Per un postino di montagna aperto e sensibile il lavoro offre quindi anche inedite esperienze che – se non fosse un parolone – si potrebbero definire antropologiche. Oltre a Moggio e alla Val Aupa, la personale hit parade di Elena vede al primo posto Lovea, frazione di Arta, seguita da Stolvizza, Cavazzo e Alesso. Ma perché proprio Lovea, le chiedo? “Ma guarda – risponde Elena – innanzitutto è un bel paese, piccolo, raccolto, e poi ci sono quasi solo donne anziane, tutte gentilissime, guai a non entrare a bere qualcosa con loro quando ti invitavano. Lì ho lavorato sotto Natale e quell’atmosfera mi è proprio entrata dentro.”
Non vorrei che corressimo il rischio di idealizzare un po’ troppo la montagna. Ma Elena ha lavorato per qualche tempo anche nelle vicinanze di Udine, e ha potuto sperimentare di persona la differenza: “La differenza è reale, tangibile.In pianura nessuno ti calcola, anzi molti fanno finta di non vederti perché temono che tu gli porti qualche notizia spiacevole o una multa da pagare, mentre in montagna tutti ti aspettano quasi con ansia, tu scandisci per così dire il loro tempo. Ti aspettano perché sperano che arrivi qualche notizia dal mondo di fuori, qualche cartolina, il giornale cui sono abbonati, ma il più delle volte anche solo per uno scambio di parole.”
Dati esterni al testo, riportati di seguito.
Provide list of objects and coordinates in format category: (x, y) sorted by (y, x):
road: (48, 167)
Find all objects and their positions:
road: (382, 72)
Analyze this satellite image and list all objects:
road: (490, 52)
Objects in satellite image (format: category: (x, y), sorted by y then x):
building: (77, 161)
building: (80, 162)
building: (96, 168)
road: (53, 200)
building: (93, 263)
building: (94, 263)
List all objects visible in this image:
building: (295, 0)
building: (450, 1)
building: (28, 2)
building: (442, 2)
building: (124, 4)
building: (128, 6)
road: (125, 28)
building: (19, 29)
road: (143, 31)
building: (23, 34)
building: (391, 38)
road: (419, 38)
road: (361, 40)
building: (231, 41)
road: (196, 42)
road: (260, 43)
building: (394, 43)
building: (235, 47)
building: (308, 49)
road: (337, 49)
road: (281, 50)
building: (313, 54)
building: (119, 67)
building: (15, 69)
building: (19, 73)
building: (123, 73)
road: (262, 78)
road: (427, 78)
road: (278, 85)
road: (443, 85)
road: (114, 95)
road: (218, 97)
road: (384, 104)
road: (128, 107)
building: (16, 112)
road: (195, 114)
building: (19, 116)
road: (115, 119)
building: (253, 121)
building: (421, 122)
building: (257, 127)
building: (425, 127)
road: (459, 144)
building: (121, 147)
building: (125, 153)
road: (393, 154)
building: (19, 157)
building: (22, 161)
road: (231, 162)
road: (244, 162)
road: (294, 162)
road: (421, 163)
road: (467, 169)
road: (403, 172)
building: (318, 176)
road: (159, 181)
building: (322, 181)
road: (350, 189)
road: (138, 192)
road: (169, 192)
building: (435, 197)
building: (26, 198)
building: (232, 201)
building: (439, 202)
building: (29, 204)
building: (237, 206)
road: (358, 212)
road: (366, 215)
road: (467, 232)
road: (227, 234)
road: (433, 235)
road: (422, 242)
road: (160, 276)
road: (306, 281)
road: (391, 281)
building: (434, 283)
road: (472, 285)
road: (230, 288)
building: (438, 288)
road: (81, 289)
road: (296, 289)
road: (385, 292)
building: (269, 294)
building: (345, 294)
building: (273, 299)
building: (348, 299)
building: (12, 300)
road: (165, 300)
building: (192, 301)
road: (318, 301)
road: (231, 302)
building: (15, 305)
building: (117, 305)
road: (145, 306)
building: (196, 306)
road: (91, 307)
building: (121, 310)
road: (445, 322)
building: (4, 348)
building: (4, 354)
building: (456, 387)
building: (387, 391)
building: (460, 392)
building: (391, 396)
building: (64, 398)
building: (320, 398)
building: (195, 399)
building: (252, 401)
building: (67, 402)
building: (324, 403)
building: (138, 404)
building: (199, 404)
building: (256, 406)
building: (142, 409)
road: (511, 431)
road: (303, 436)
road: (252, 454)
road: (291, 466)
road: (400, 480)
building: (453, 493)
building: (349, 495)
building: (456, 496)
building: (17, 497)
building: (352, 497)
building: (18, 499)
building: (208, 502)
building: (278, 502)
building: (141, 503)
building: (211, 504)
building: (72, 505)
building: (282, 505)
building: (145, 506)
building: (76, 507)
Facciamo ora il punto della situazione odierna. “Ho lavorato benissimo in modo regolare fino al 2009, anno in cui è stato deciso che non si sarebbero più rinnovati i contratti agli avventizi, come avveniva in precedenza. Ma è una strategia completamente sbagliata e controproducente: chi lavora solo per tre mesi e sa già di non essere più richiamato, lavora male e se ne frega. Questa disposizione viene solo a scapito del servizio, anzi è proprio un malservizio, un malvivi par duc, anche per il postino vecchio che deve aiutare di continuo il nuovo. E per quanto riguarda le zone di montagna, io penso che sia giusto che un postino rimanga al lavoro anche e soprattutto nelle zone più disagiate. Tra i suoi compiti dovrebbe essere esplicitamente previsto quello di aiutare la gente, soprattutto in quei paesi dove non c’è nemmeno un negozio. E’ vero che tra poco i postini verranno dotati di un palmare proprio per poter sbrigare molte piccole incombenze burocratiche, che hanno una grande importanza per la qualità della vita in montagna, ma è anche vero che bisogna fare qualcosa di più.”